Geldof in Africa (BBC1)
Time Team Special: Britain's Lost Roman Circus (C4)
JUST before the 1997 general election, Paul Daniels was reported to have said that if Labour won he would consider leaving the country. The uncharitable response is that we have the pint-sized magician to thank for Tony Blair's landslide, but if anyone has a similar aversion to Bob Geldof as Daniels has to higher taxes, then perhaps now would be a good time to pack their bags.
After Saturday's three hour two-part documentary on Live Aid, you can guarantee this modern day saint - Geldof, not Daniels - will be barely off our screens in the run-up to next month's Live 8, subjecting everyone in earshot to an expletive-ridden harangue.
In years to come, grandparents will tell of how they knew Geldof when he was a musician. Now, in a nod to his previous life, he's billed in the Radio Times as a "humanitarian rocker", although it's safe to assume that was just a mishearing of his Irish brogue.

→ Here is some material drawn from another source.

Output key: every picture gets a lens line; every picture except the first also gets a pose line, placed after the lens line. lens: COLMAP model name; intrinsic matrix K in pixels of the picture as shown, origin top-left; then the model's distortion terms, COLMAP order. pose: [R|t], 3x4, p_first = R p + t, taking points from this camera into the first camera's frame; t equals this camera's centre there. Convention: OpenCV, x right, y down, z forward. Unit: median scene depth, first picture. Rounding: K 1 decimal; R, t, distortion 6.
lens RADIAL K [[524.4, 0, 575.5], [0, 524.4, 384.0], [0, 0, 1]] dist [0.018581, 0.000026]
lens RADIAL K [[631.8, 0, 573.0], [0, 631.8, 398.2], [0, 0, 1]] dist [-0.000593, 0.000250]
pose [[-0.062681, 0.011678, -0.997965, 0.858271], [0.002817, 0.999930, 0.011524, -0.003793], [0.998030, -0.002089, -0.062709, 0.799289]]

But even those who find his self-righteousness irksome will have discovered something to enjoy in Geldof in Africa, the first of a six part series charting his journey across what he tells us is misleadingly called the dark continent. In fact, he says, the first thing you notice about Africa is the light. "It has the most extraordinary, beautiful and luminous places on our planet," he says, accompanied by stunning shots of shimmering landscape which show he's not exaggerating.
He travels to Somaliland, a state created by people sick of the warlords who have devastated Somalia, but unrecognised by every other country in the world. There he sees the Pigeon of Peace roundabout, a huge model bird sitting on top of a bunch of giant twigs, and sits with a group of elders who are Somaliland's equivalent of the House of Lords, including a man with a beard so orange it would put Lucozade in the shade.

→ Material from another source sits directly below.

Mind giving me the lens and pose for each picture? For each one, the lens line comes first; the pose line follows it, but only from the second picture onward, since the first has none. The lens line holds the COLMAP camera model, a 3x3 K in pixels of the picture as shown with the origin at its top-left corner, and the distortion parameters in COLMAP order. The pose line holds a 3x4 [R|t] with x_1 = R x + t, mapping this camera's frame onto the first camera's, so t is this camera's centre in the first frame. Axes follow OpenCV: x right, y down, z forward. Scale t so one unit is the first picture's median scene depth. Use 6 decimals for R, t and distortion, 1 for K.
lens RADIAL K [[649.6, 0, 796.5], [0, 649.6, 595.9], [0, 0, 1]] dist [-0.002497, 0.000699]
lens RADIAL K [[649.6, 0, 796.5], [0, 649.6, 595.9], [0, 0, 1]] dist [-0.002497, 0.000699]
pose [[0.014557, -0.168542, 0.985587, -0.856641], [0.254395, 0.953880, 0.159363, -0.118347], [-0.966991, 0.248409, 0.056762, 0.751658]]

But if light has helped define Africa, it has also hindered its progress, favouring a nomadic subsistence which is contrary to Western ideas of development. Just as much a hindrance has been the Western insistence on drawing arbitrary national boundaries across land which has been traversed by hundreds of tribes for thousands of years before the white man ever set foot in Africa.

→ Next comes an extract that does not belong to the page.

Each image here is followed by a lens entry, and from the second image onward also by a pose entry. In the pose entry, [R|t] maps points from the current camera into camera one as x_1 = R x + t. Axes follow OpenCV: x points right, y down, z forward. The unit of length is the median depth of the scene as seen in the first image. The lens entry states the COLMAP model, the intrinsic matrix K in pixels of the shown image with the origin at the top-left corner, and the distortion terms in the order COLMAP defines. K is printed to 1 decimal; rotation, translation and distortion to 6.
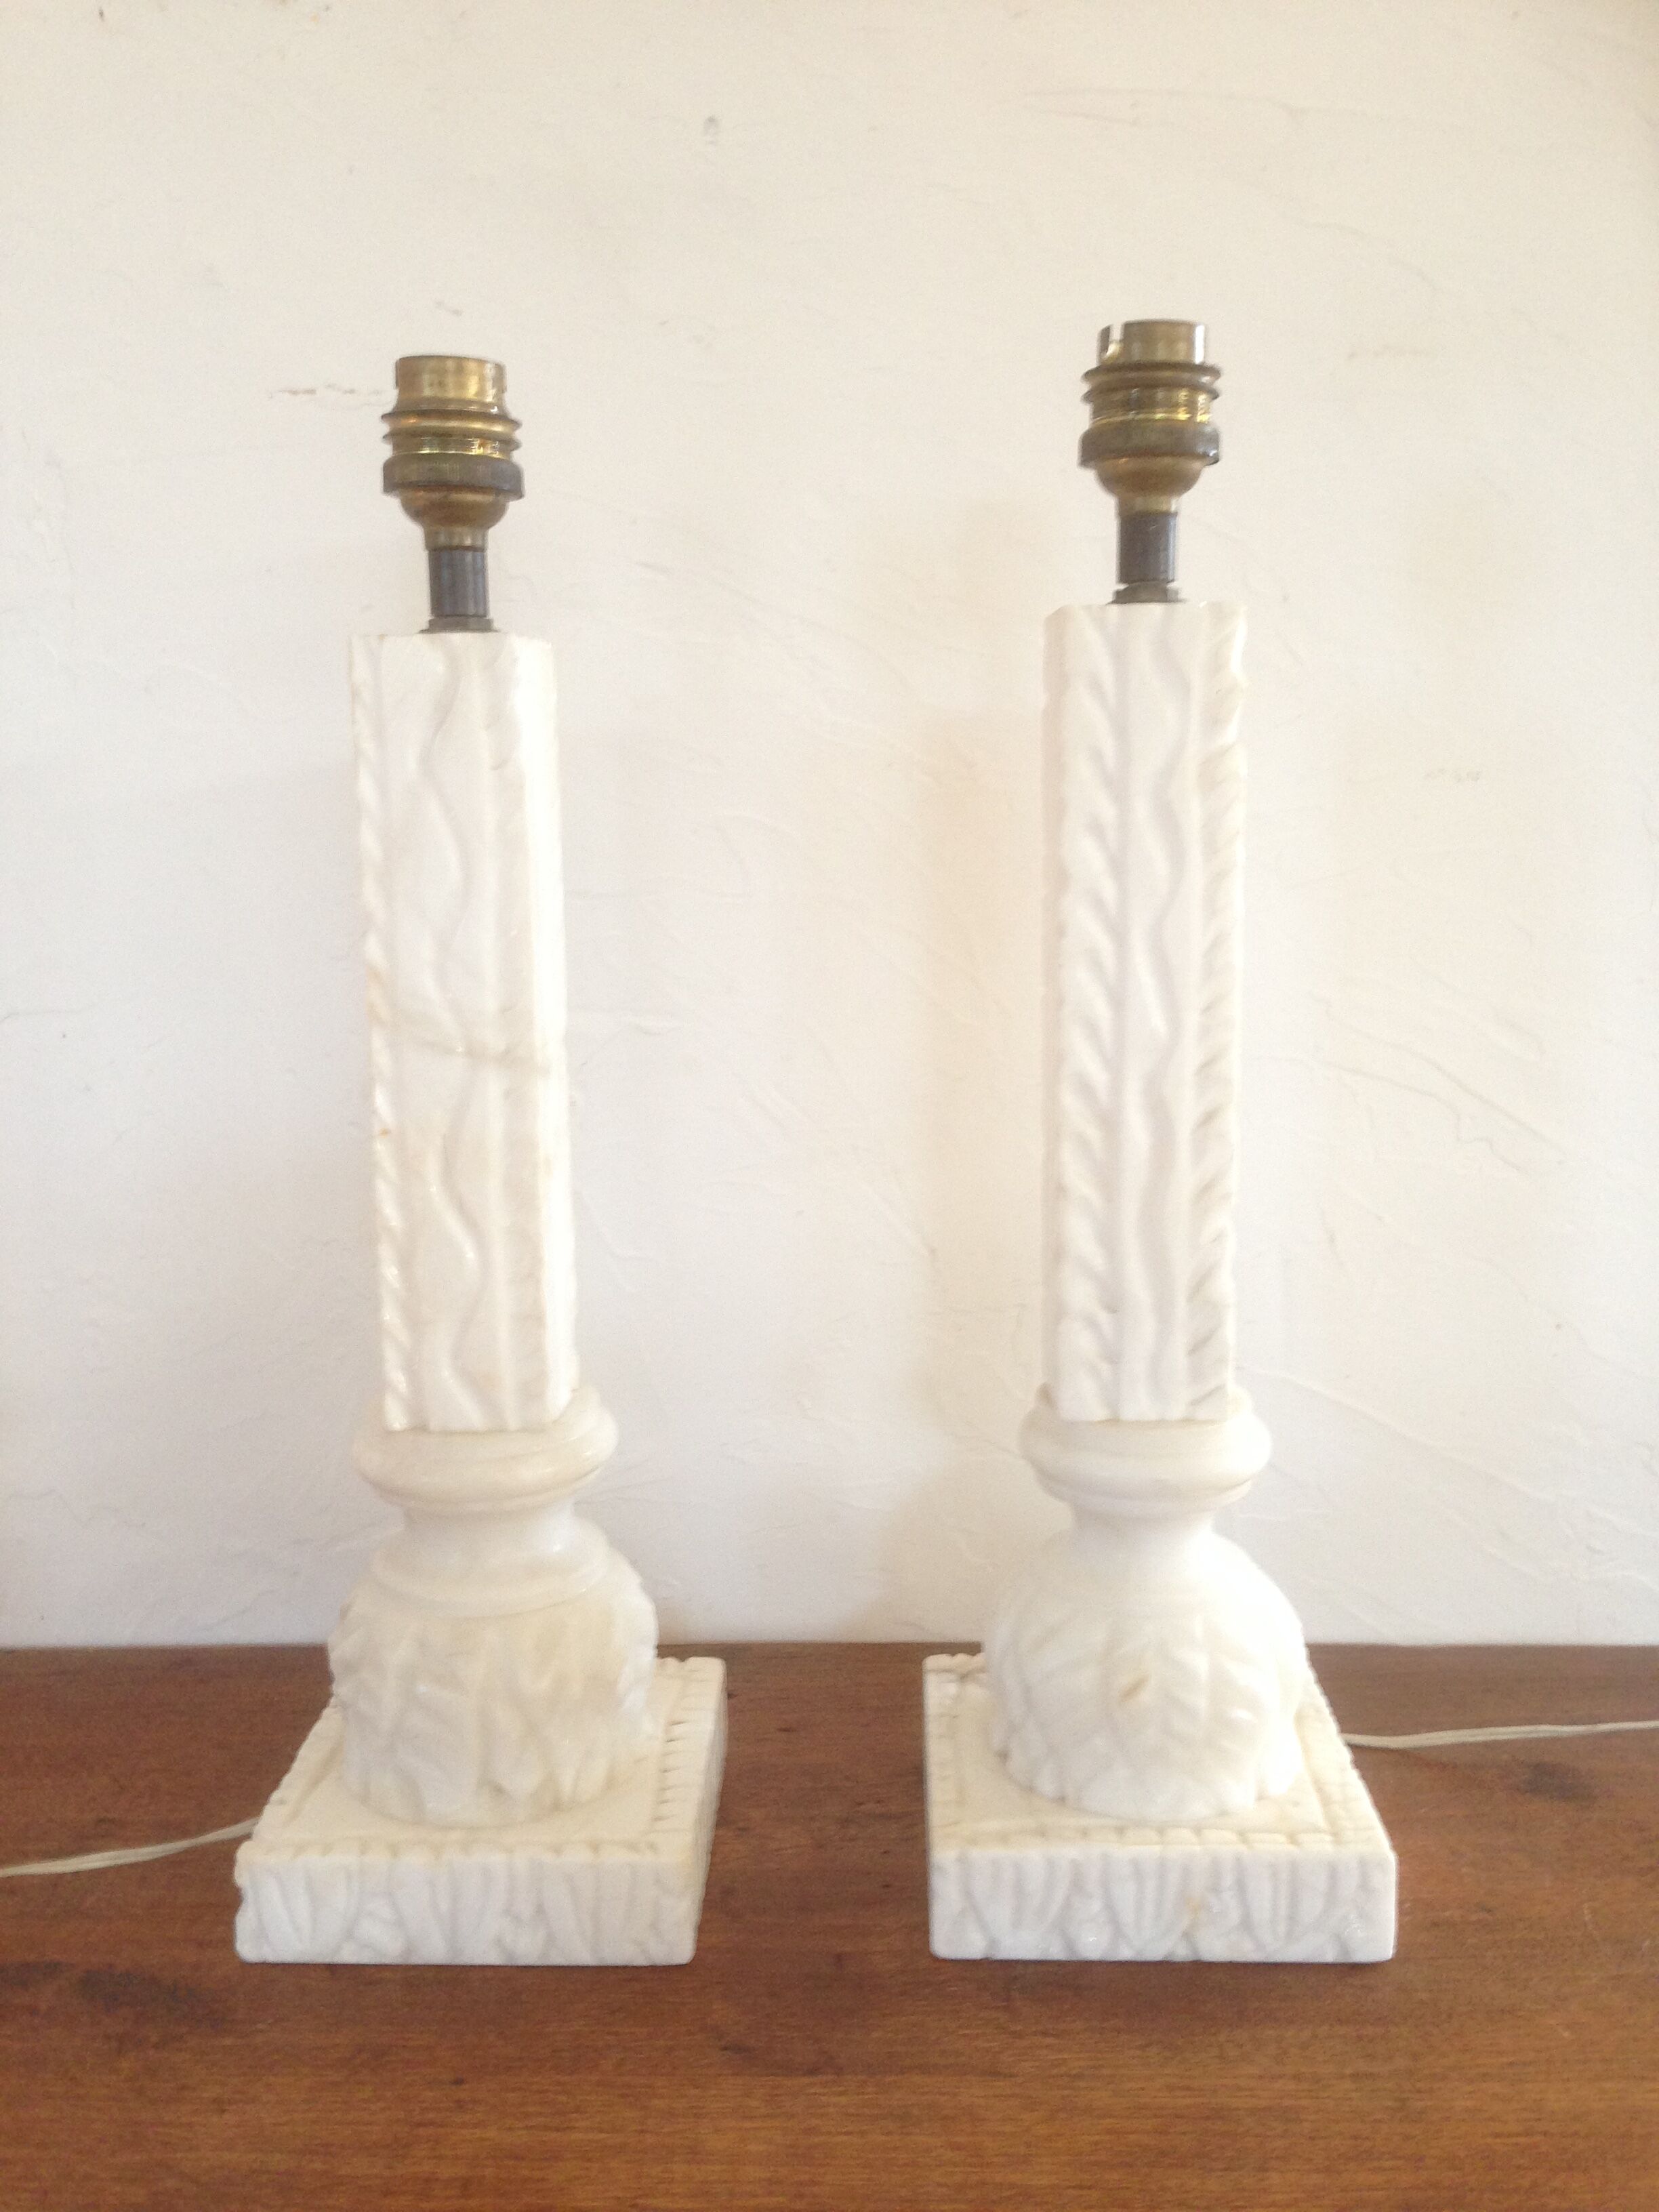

Standing on the continent's north-eastern shores, Geldof was left to ponder how the 50 people who left that spot thousands of years ago became the ancestors of us all. How man left Africa to colonise the world, only to find the world coming back to colonise Africa.
In 2002, archaeologists investigating the site of a proposed housing development in Colchester came across a few coins and horses' jawbones. Intrigued, they dug further, and unearthed what was later identified as the only Roman circus ever found in Britain.
Time Team Special: Britain's Lost Roman Circus, charted the discoveries and how the evidence was pieced together, interspersed with an attempt to recreate a Roman chariot, which turned out not at all like Charlton Heston's in Ben Hur.
Shorn of its race-against-time approach, it was more sedate than the usual Time Team, although there was a twist in the tale. After the archaeologists had scratched around for a bit, it was all going to be covered up so the houses could be built on top. Excitingly, the housing company boss told us, some markers were going to be put in the ground to show the outline of the circus. Building on ancient ruins wasn't the twist, though. The twist was, apart from a little sarcasm from Tony Robinson, nobody seemed at all surprised.